J’aimerais parler d’un autre single qui a super bien marché pour toi, c’est “Tia Tamera”, que tu as sorti en début d’année. Pourquoi avoir choisi d’enrôler Rico Nasty sur ce titre ?

Man… J’adore Rico ! On a commencé à parler il y a quelque temps, je lui ai envoyé un DM sur Instagram, elle m’a répondu et… j’ai complètement flippé. Elle m’a dit de venir à son concert à LA, mais j’étais en tournée dans un bus donc c’était trop compliqué. On n’a plus trop échangé après ça, et puis je suis revenue vers elle quelques mois plus tard, parce que j’avais ce morceau, “Tia Tamera”, sur lequel je me disais que ce serait cool d’avoir un featuring. Avec mon équipe, on était convaincu que c’était la personne à convier sur ce titre. On savait qu’elle serait parfaite.

Donc on lui a envoyé, elle a nous a renvoyé son couplet et elle l’a refait, parce qu’elle n’en était pas satisfaite. C’est ce que j’apprécie chez elle : c’est une véritable artiste, elle s’implique réellement. C’est ce qui la différencie de certaines personnes avec lesquelles j’ai pu travailler par le passé, qui m’ont envoyé des couplets qui n’étaient pas bons mais qu’ils ne voulaient pas améliorer. Et ce qui fait que Rico est une grande artiste selon moi, c’est qu’elle se donne vraiment pour créer de la bonne musique. Et c’est ce qui a fait que ce morceau est si génial pour moi.

Ce que j’aime dans “Tia Tamera”, c’est que sur la forme, c’est un titre assez féroce et inquiétant, mais que sur le fond, il est super drôle, notamment grâce à ce processus de comparaison constant que vous y faites avec Rico Nasty. Qu’est-ce qui vous a inspiré pour écrire ce morceau ?

La façon dont on a écrit ce morceau a été très rapide. On s’est assis sur un canapé avec ma tour manager, on n’avait pas vraiment prévu d’écrire ce jour-là d’ailleurs car on devait s’occuper de la tournée. Mais on a juste lancé le beat, on a commencé à s’ambiancer dessus et… les paroles sont sorties toutes seules, très rapidement.

Ce que je trouve cool dans ce morceau, c’est qu’il y a des paroles qui prennent un sens que je n’avais absolument pas prévu.
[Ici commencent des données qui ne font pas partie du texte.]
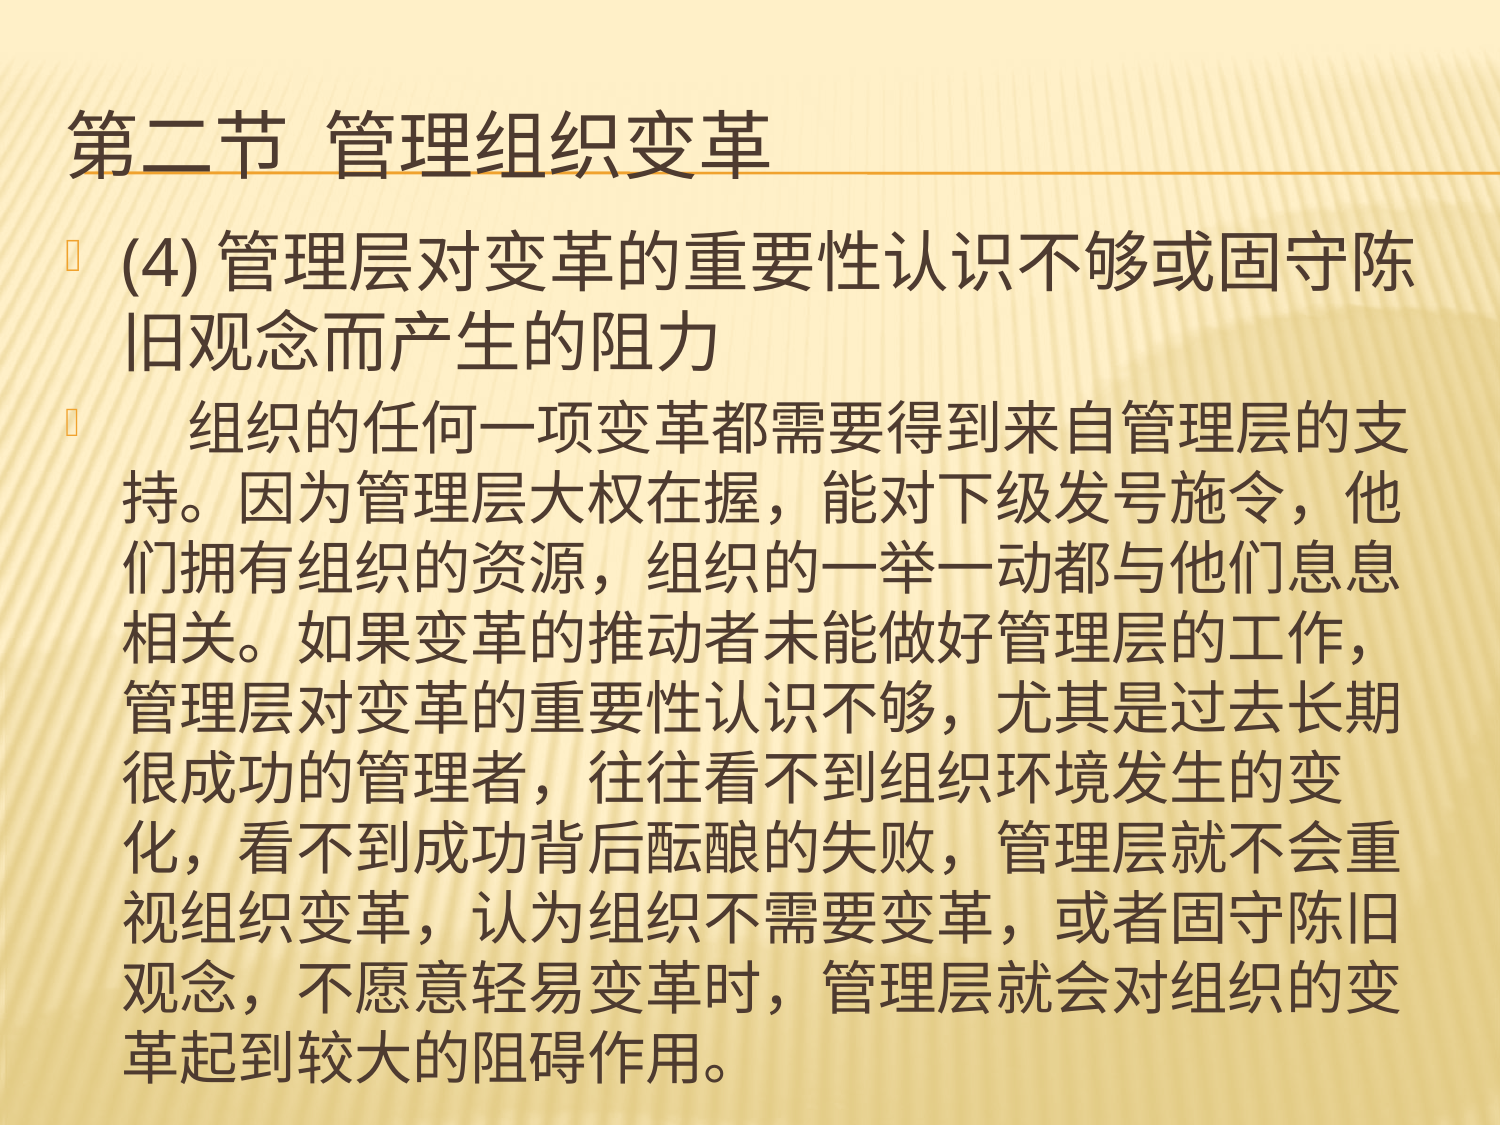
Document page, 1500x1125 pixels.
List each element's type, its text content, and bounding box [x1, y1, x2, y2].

list (4)管理层对变革的重要性认识不够或固守陈旧观念而产生的阻力 组织的任何一项变革都需要得到来自管理层的支持。因为管理层大权在握，能对下级发号施令，他们拥有组织的资源，组织的一举一动都与他们息息相关。如果变革的推动者未能做好管理层的工作，管理层对变革的重要性认识不够，尤其是过去长期很成功的管理者，往往看不到组织环境发生的变化，看不到成功背后酝酿的失败，管理层就不会重视组织变革，认为组织不需要变革，或者固守陈旧观念，不愿意轻易变革时，管理层就会对组织的变革起到较大的阻碍作用。 [49, 212, 1476, 956]
title 第二节 管理组织变革 [50, 75, 1475, 212]
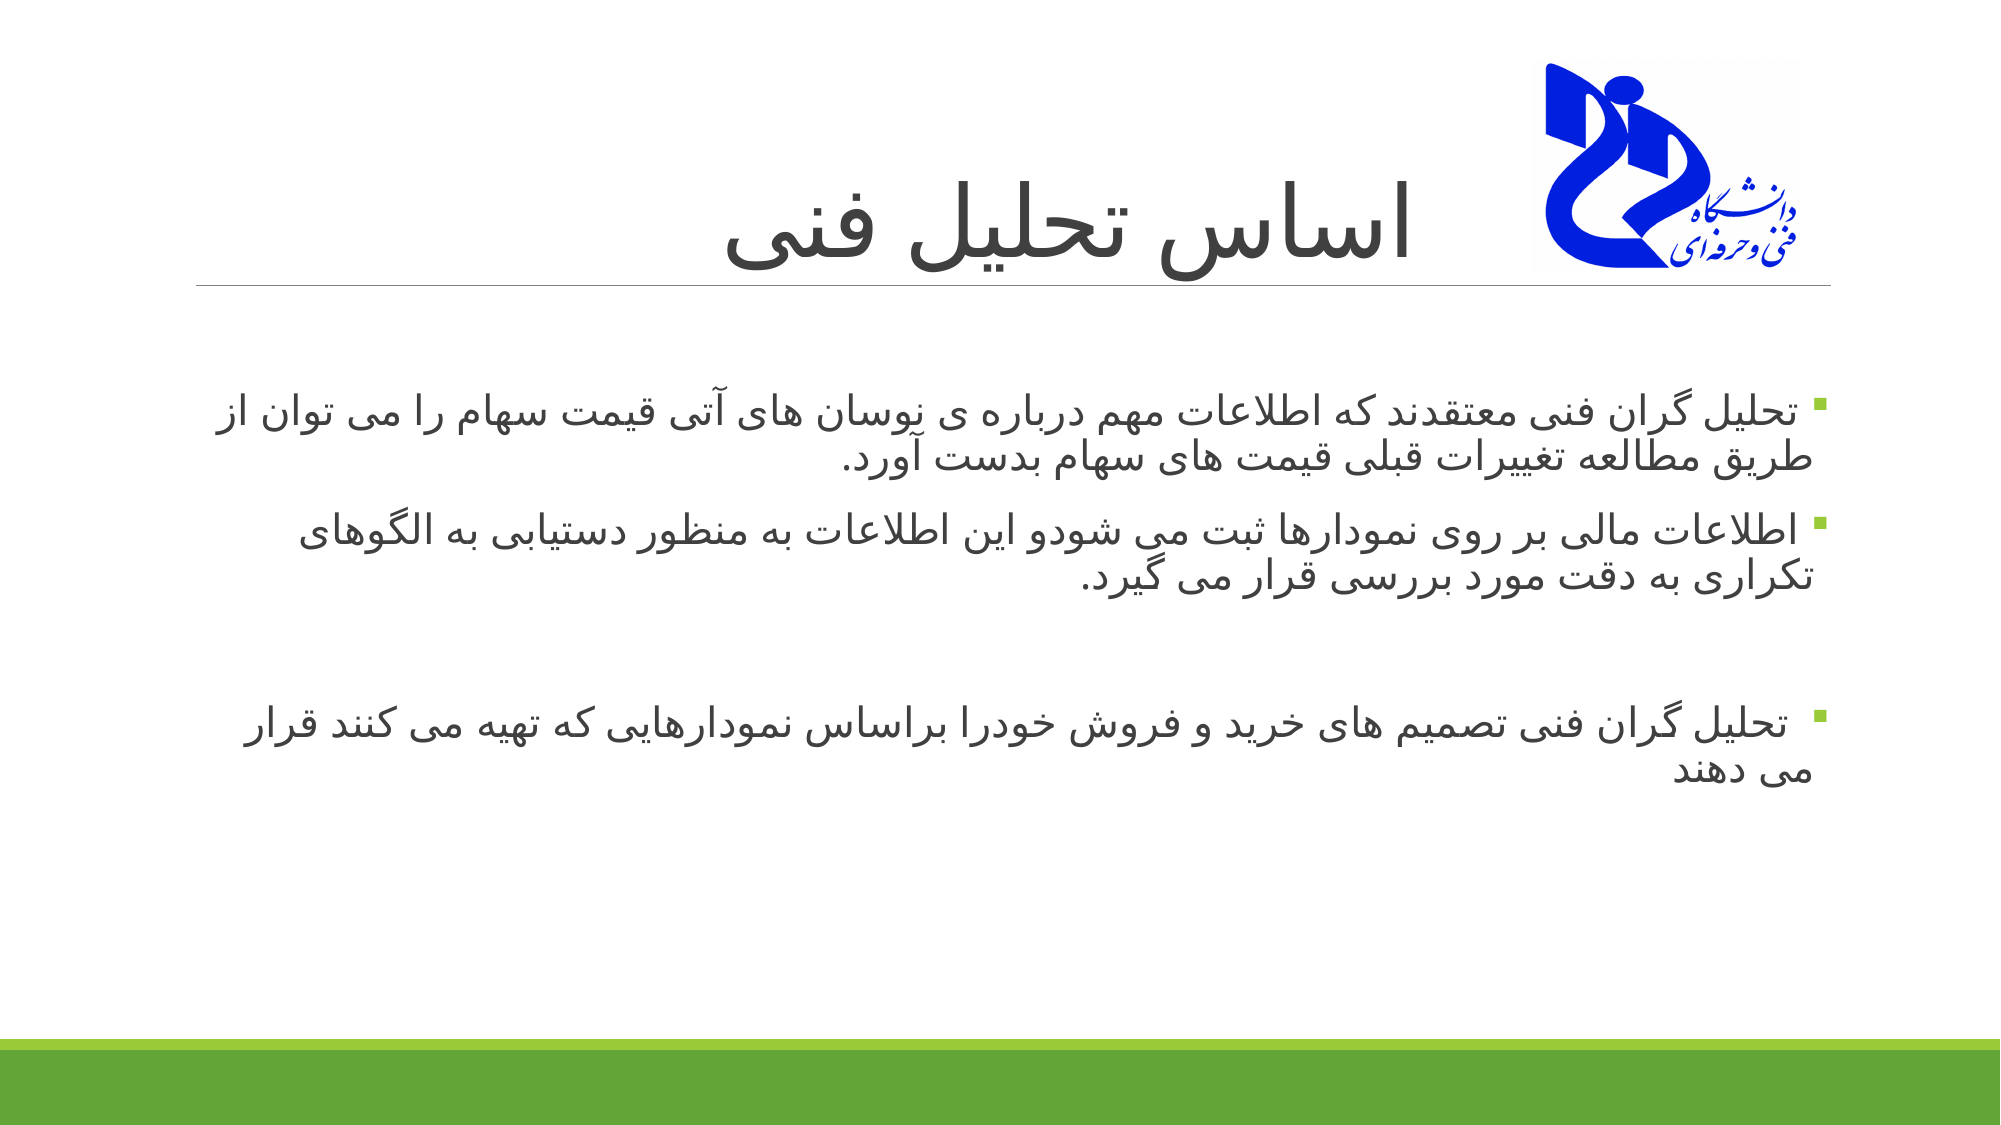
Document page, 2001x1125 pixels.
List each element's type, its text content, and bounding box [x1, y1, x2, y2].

La phase “Dug in the guts and I skeet her” par exemple, je l’ai écrite en pensant au dessin animé Doug [dont le meilleur ami s’appelle Skeeter Valentine dans la version américaine, ndlr]. Après la sortie du morceau, je me suis rendu compte que pas mal de gens l’ont interprétée d’une tout autre façon, en pensant que c’était une référence à l’acte sexuel, à la pénétration [comme l’explicite le site Genius, ndlr]

“Tia Tamera” est aussi une référence aux sœurs jumelles Tia et Tamera Mowry de la série Sister, Sister, mais le mot “twins” fait ici référence à tes seins…

Oui, tout à fait, il y a ce truc de double sens tout au long du morceau. Mon cerveau a carrément fait un parallèle entre mes seins et les jumelles… Je ne saurais pas l’expliquer [rires].

“J’adorerais travailler avec Pharrell”

Mis à part Rico Nasty, y a-t-il d’autres artistes avec lesquels tu aimerais collaborer ?

J’adorerais travailler avec Pharrell [Williams] – genre, avant qu’il n’atteigne ses 80 ans [rires]. Mais après, j’ai l’impression que la plupart des gens avec lesquels j’ai envie de bosser ne m’aiment pas, ou ne veulent pas travailler avec moi…

C’est aussi ce que tu pensais de Rico Nasty, et pourtant elle t’a tout de suite répondu !

J’avais peur qu’elle ne me réponde pas, mais je sentais qu’elle m’aimait bien. Avant “Tia Tamera” on devait bosser ensemble sur un morceau qui s’appelle “Bossy” (et qui parle aussi de seins, ne me demande pas pourquoi, c’est comme ça que l’univers a choisi de marcher), mais ça n’a pas marché. Mais donc, je savais qu’elle était ouverte ! Et j’adorerais bosser à nouveau avec elle. Et avec Pharrell. Et aussi avec Tyler, the Creator, que j’adore vraiment. J’aime beaucoup Aminé et Ski Mask aussi, qui sont deux de mes rappeurs préférés en ce moment…

En attendant de travailler avec ces artistes, tu m’as confié avant de commencer cet entretien que tu t’apprêtais à dévoiler un nouvel album. Tu pourrais m’en dire un peu plus ?

Écoute, je ne peux pas dire grand-chose, mis à part que cet album va davantage me ressembler. Parce que j’ai eu le temps de savoir un peu mieux qui je suis, ce qui m’intéressait réellement… J’ai arrêté de m’influencer moi-même en écoutant la musique des autres aussi, ce qui m’a permis de me centrer davantage sur moi-même et de vraiment découvrir qui j’étais. Et donc je crois que j’ai vraiment fini par mettre le doigt sur ma musique. J’ai hâte.